How To Get Her: Oooh, I hit the goldmine here. You have to act like she's just 'one of your mates'. So don't treat her like a potential girlfriend; greet her with an unromantic pat on the back, check out other women in her presence, tell her about other potential girlfriends. Guess what she'll do? I'll give you a clue: she won't fall helplessly into your arms. Aaaah, sorry lads. Go home empty-handed, do not pass go, do not collect £200, etc etc etc.
Why This Theory Sucks: It's storytime, readers. Once upon a time there was a girl. After a complete train-wreck of a relationship, she found herself single. So she started spending time with some friends. One of these friends liked her in a romantic way, so he started acting romantically towards her. So she started responding, because when boys act romantically towards girls, girls know that the boys like them. To cut a long story short: girl kissed boy, boy kissed back, girl and boy got together and are now deliriously happy. The End. In short, if you act like you fancy a girl, she'll get the message sooner: that way if she sadly doesn't reciprocate, such is life, she'll be able to let you down gently. And if she does?
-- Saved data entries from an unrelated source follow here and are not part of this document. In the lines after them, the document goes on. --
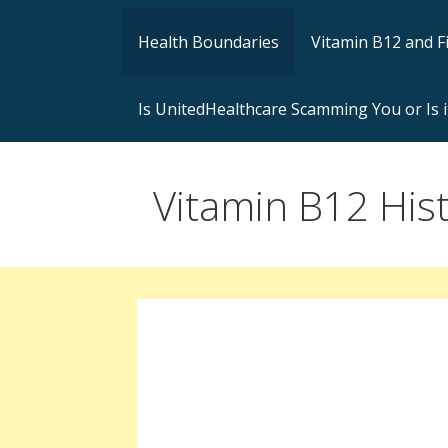
Health Boundaries
Vitamin B12 and F
Is UnitedHealthcare Scamming You or Is i
Vitamin B12 Hist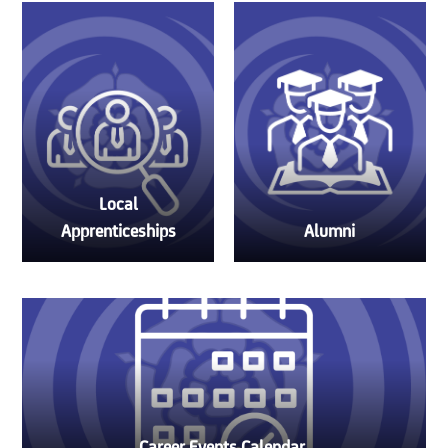
Local
Apprenticeships
Alumni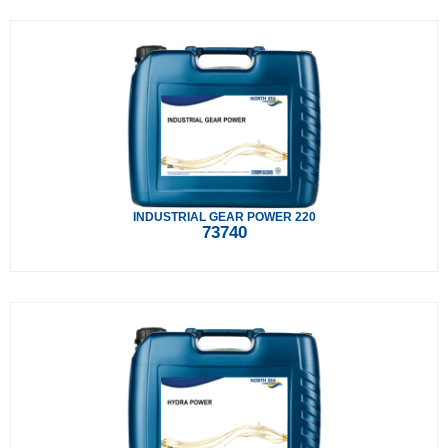
INDUSTRIAL GEAR POWER 220
73740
Bingo.
#6 - On The Street Random
The Gist: Now I had to check the title several times, because at first glance it looks like the title of a 50 Cent album. He means the girl whose eye you catch in the street - there's a glance, a little spark.
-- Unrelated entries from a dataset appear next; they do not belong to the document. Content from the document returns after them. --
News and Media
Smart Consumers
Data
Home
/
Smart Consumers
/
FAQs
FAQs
How To Get Her: Now I have to say, this one isn't so bad. No - really. Although it seems to forget that there is no such thing as "Love at First Sight". Don't look at me like that, there genuinely isn't! I'll explain in a moment, because Richard's "Direct Opener" is actually fairly sound - "I was on my way somewhere but I knew if I didn't stop and say hello I'd regret it all day". You can try this, then if she's really not interested and was just 'window-shopping', she can gently point this out. Or not so gently if she's a complete bitch, but then you can be satisfied that you got off lightly if she is.
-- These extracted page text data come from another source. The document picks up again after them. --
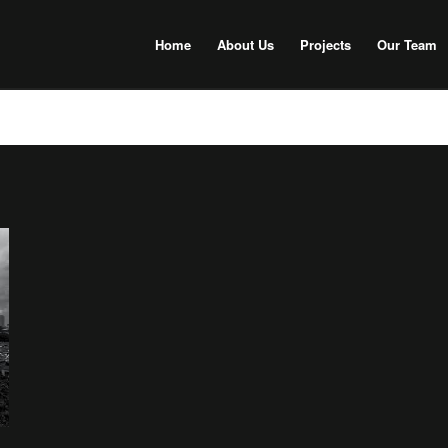
Home
About Us
Projects
Our Team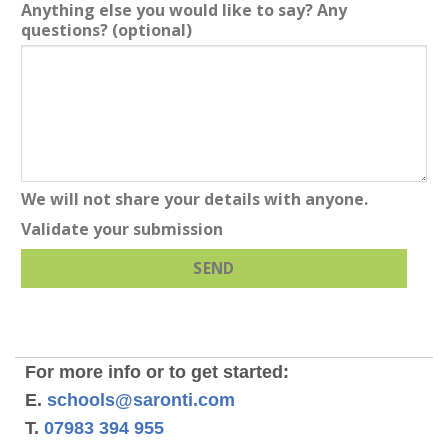
Anything else you would like to say? Any
questions?
(optional)
We will not share your details with anyone.
Validate your submission
SEND
For more info or to get started:
E.
schools@saronti.com
T.
07983 394 955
Why This Theory Sucks: It's lust - pure physical attraction. This attraction is going into the eyes and leaving by the eyes, and by that I mean you can't lock eyes with a girl coming the other way up on the escalator in a shopping centre and see her personality; her flaws, her thoughts, her interests, her pet hates, her neuroses. So you're not falling in love, you just fancy her. But as long as you understand that, you're generally free to go ahead and try. Be brave now.